• Your goal
Write out exactly, please, every line from the beginning of the entries to the line holding "Figure 3. Geomap", and no pictures.

• Data supplied
%%
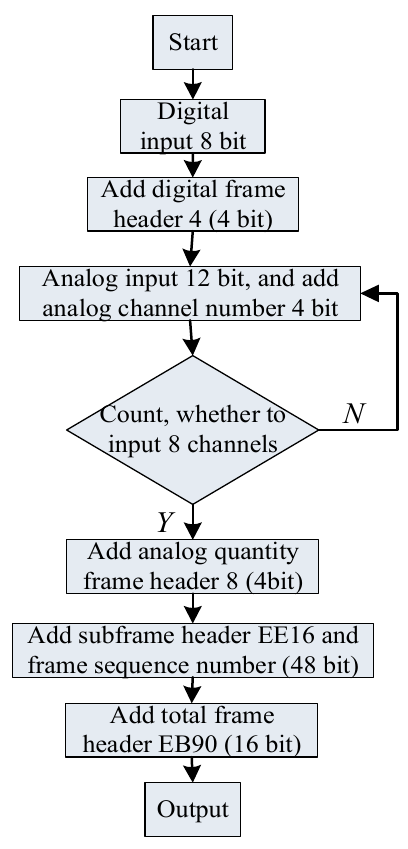
Figure 4. Image coding signal preprocessing.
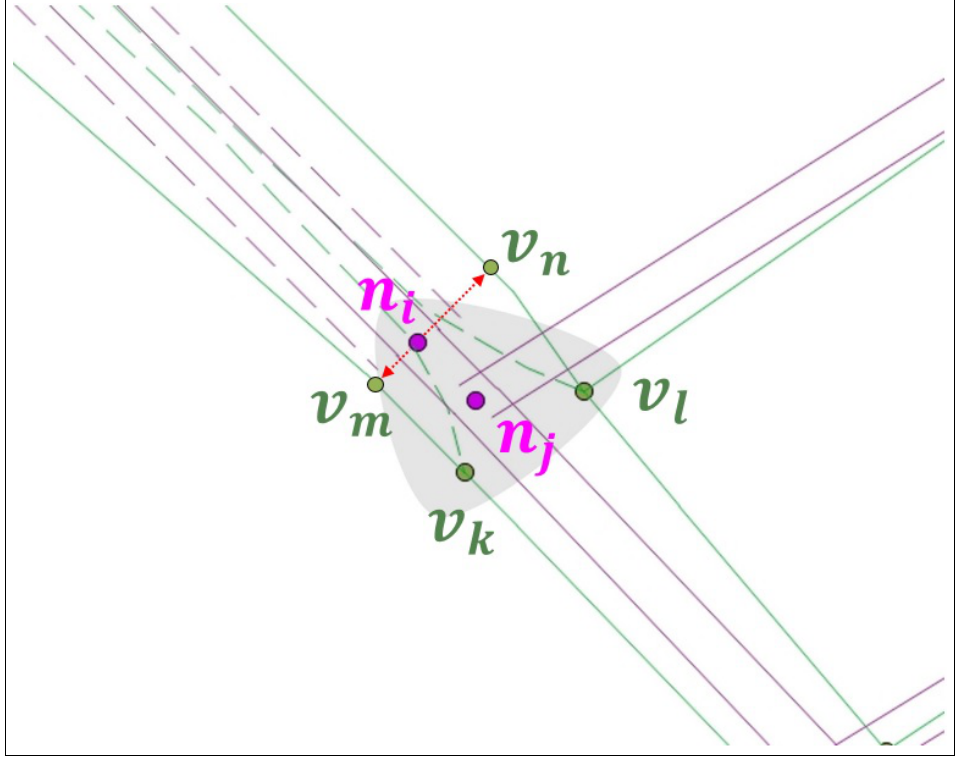
Figure 18. IM case in the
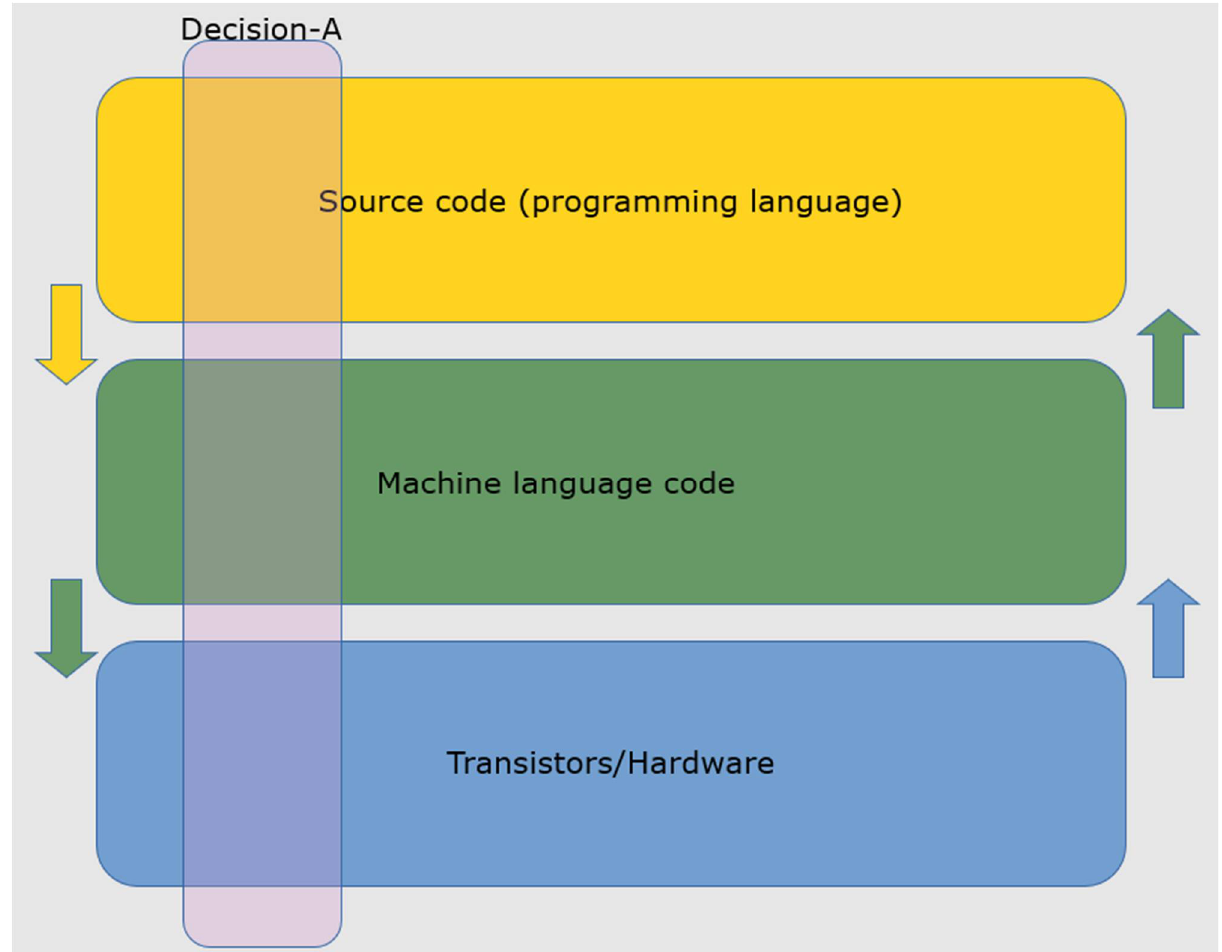
Figure 3. The decision stack for a non-intelligent digital machine. Source code for a computer program is written in a programming language (e.g., Python). The source code describes an algorithm to operate on structured data to produce a decision. For all intents and purposes, the program is deterministic. An interpreter or a compiler translates the source code into machine language, which then instructs the hardware layer to turn on and off electronic components (transistors) to produce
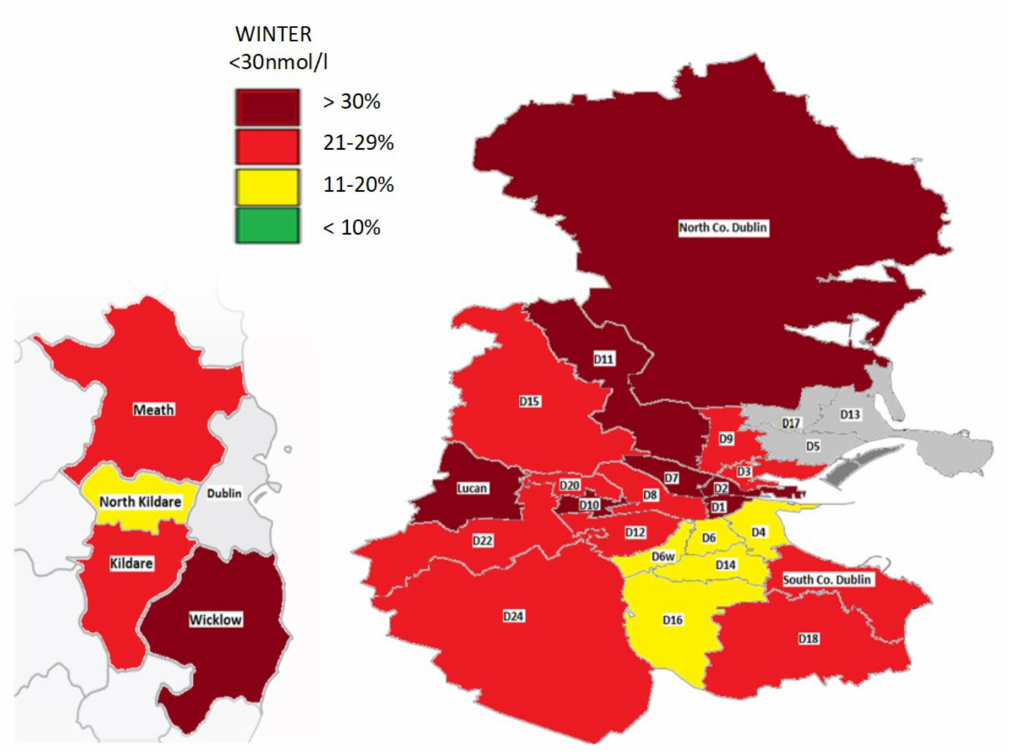
Figure 3. Geomap of 25(OH)D status in Dublin and surrounding counties in winter. Areas with insu ffi cient numbers ( < 120) for analysis are shown in grey.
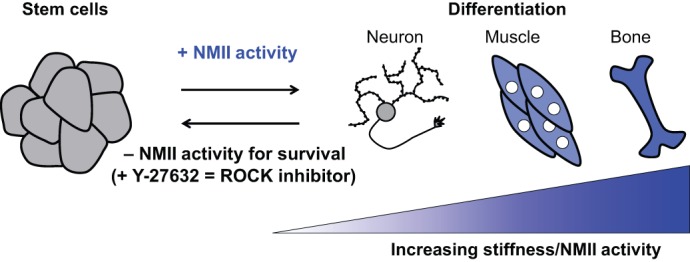
NMII determines stem cell fate. Pluripotent stem cells are cultured in the presence of the ROCK inhibitor Y-27632 to prevent apoptosis (Chen et al., 2010; Watanabe et al., 2007). NMII activity directs the differentiation of stem cells to specific tissue lineages: decreased NMII activity leads to neuronal fates, whereas increased NMII activity promotes the formation of stiffer tissues, such as muscle and bone (Engler et al., 2006; Seo et al., 2014; Wang et al., 2013b).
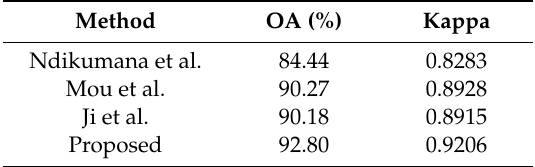
Table 9. Comparison with other deep learning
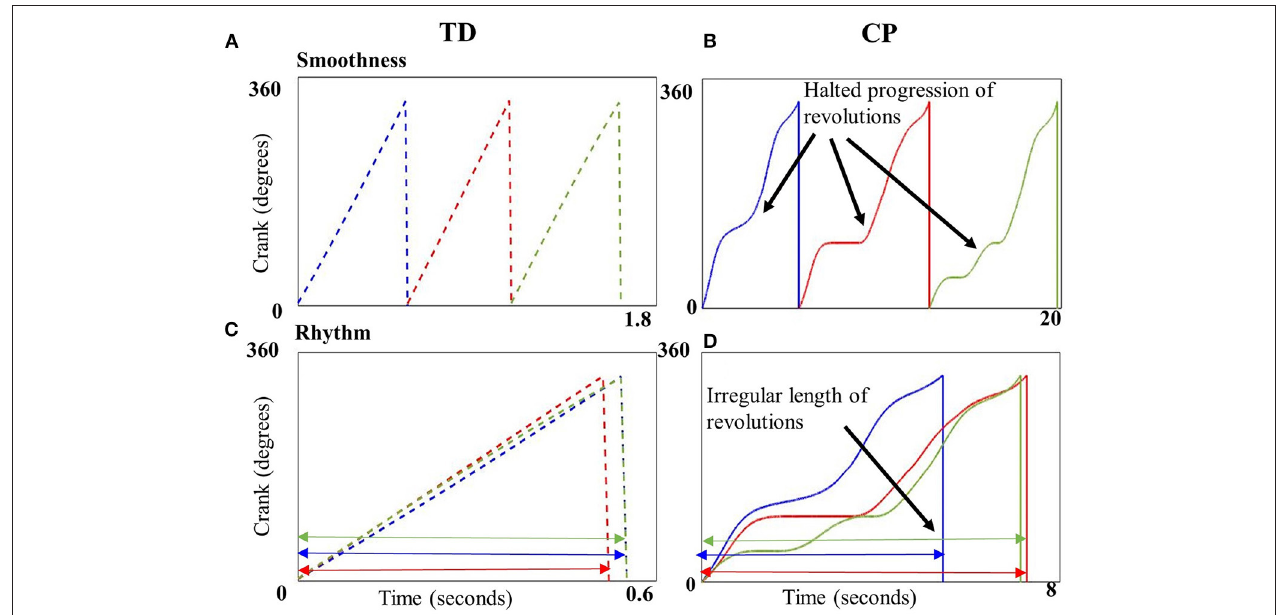
FIGURE 3 | Crank angle plotted against time (seconds) for three example revolutions (blue, red, and green) from a single representative child with typical development (TD) (A,C) and CP (B,D) . Top panels depict the smooth transition from 0 to 360 ◦ in a child with TD (A) vs. the uneven, halted progression in a child with CP (B) . Cycling revolutions are superimposed on each other in the bottom panels to depict rhythmicity, which shows the consistent length of the revolutions in a child with TD (C) , implying better rhythmicity in contrast to the inconsistent length of revolutions in a child with CP (D) implying poor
%%
• Final answer
Figure 4. Image coding signal preprocessing.
Figure 18. IM case in the
Figure 3. The decision stack for a non-intelligent digital machine. Source code for a computer program is written in a programming language (e.g., Python). The source code describes an algorithm to operate on structured data to produce a decision. For all intents and purposes, the program is deterministic. An interpreter or a compiler translates the source code into machine language, which then instructs the hardware layer to turn on and off electronic components (transistors) to produce
Figure 3. Geomap of 25(OH)D status in Dublin and surrounding counties in winter. Areas with insu ffi cient numbers ( < 120) for analysis are shown in grey.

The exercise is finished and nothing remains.